Sunday, February 12, 2012

When a Celebrity Dies

Celebrities, being people, have a tendency to die. And when they die, two things usually happen:

1) There is an outpouring of grief, both from fans of the celebrity and from people who are just sad to hear of any death;

2) There is a backlash, wherein people - some well-meaning, but many just bullies - start ranting about how people shouldn't mourn celebrities because [pick one: people die all the time, you should be worried about x other societal problem, that celebrity wouldn't mourn if you died, etc.]. Often this is accompanied by some broad statement about how sad it is that celebrities are so valuable in our society.

I wasn't a huge fan of Whitney Houston, but I remember looking up to her as a kid because she was one of the few people on the radio who could really sing. I remember her as one of the few black role models I had as a white kid in a mostly-white community, in a town where black kids and white kids didn't play together. (Black kids need black role models so they know they can succeed; white kids need black role models so that respecting a black person does not seem foreign to them.)

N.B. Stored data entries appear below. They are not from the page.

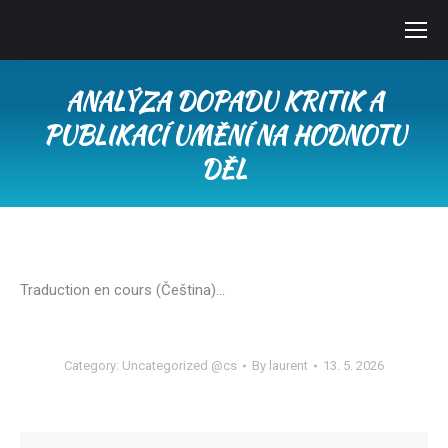
ANALÝZA DOPADU KRITIK A
PUBLIKACÍ UMĚNÍ NA HODNOTU
DĚL
You are here:
Traduction en cours (Čeština)…
Category:
Uncategorized @cs
By
laurent
13. 5. 2026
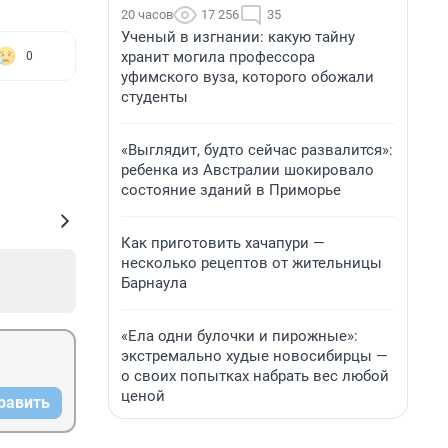
20 часов
17 256
35
Ученый в изгнании: какую тайну
хранит могила профессора
0
уфимского вуза, которого обожали
студенты
«Выглядит, будто сейчас развалится»:
ребенка из Австралии шокировало
состояние зданий в Приморье
Как приготовить хачапури —
несколько рецептов от жительницы
Барнаула
«Ела одни булочки и пирожные»:
экстремально худые новосибирцы —
о своих попытках набрать вес любой
ценой
равить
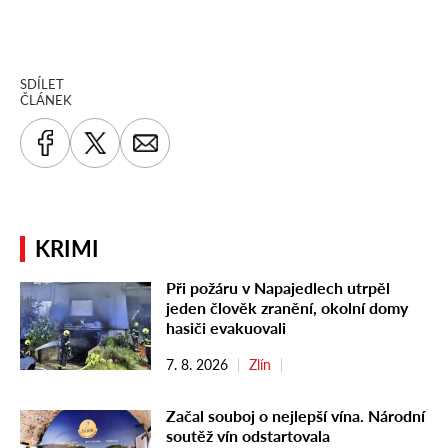
SDÍLET
ČLÁNEK
KRIMI
Při požáru v Napajedlech utrpěl
jeden člověk zranění, okolní domy
hasiči evakuovali
7. 8. 2026
Zlín
Začal souboj o nejlepší vína. Národní
soutěž vín odstartovala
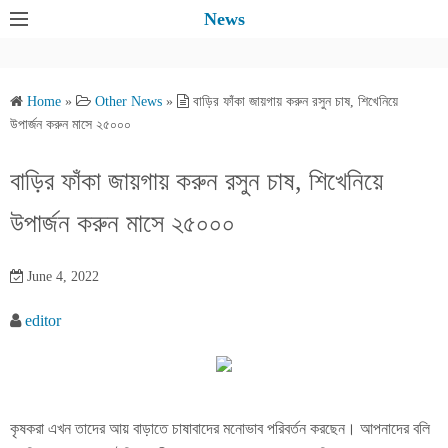
S
News
k
i
p
Home
»
Other News
»
বাড়ির ফাঁকা জায়গায় করুন রসুন চাষ, শিখেনিয়ে
t
উপার্জন করুন মাসে ২৫০০০
o
c
বাড়ির ফাঁকা জায়গায় করুন রসুন চাষ, শিখেনিয়ে
o
উপার্জন করুন মাসে ২৫০০০
n
t
e
June 4, 2022
n
editor
t
কৃষকরা এখন তাদের আয় বাড়াতে চাষাবাদের মনোভাব পরিবর্তন করছেন। আপনাদের বলি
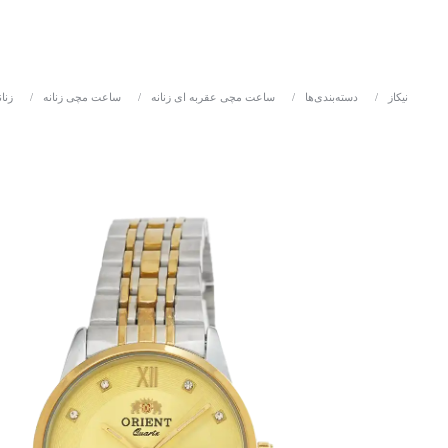
نیکاز
/
دسته‌بندی‌ها
/
ساعت مچی عقربه ای زنانه
/
ساعت مچی زنانه
/
زنان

When a celebrity dies, and people mourn, we're not just mourning someone who sang pretty songs or made entertaining movies. We're mourning a human being whose life affected ours in some way. We're paying respect to the fact that those pretty songs, those entertaining movies, or that inspiration to be more than we previously thought we could be - those came from a person. We're acknowledging that this person lived to provide us with entertainment, and in many cases died because of it. Most of all, we're recognizing that a human being has died, and not just any random human, but one we knew things about. One we watched for years, often seeing a struggle against drug addiction, or domestic violence, or mental illness played out on international television. If we have any conscience, we watched with sadness and with some hope that they'd pull through and have a happy ending. And if we have any conscience, when we learn that such a happy ending is never to be, we mourn.

And if there is any broad statement about society to be made here, I would say that it is this: It's sad that we live in a world in which some people are deemed to have deserved to die simply because they were human and made weak, vulnerable, human choices sometimes, just like we all do.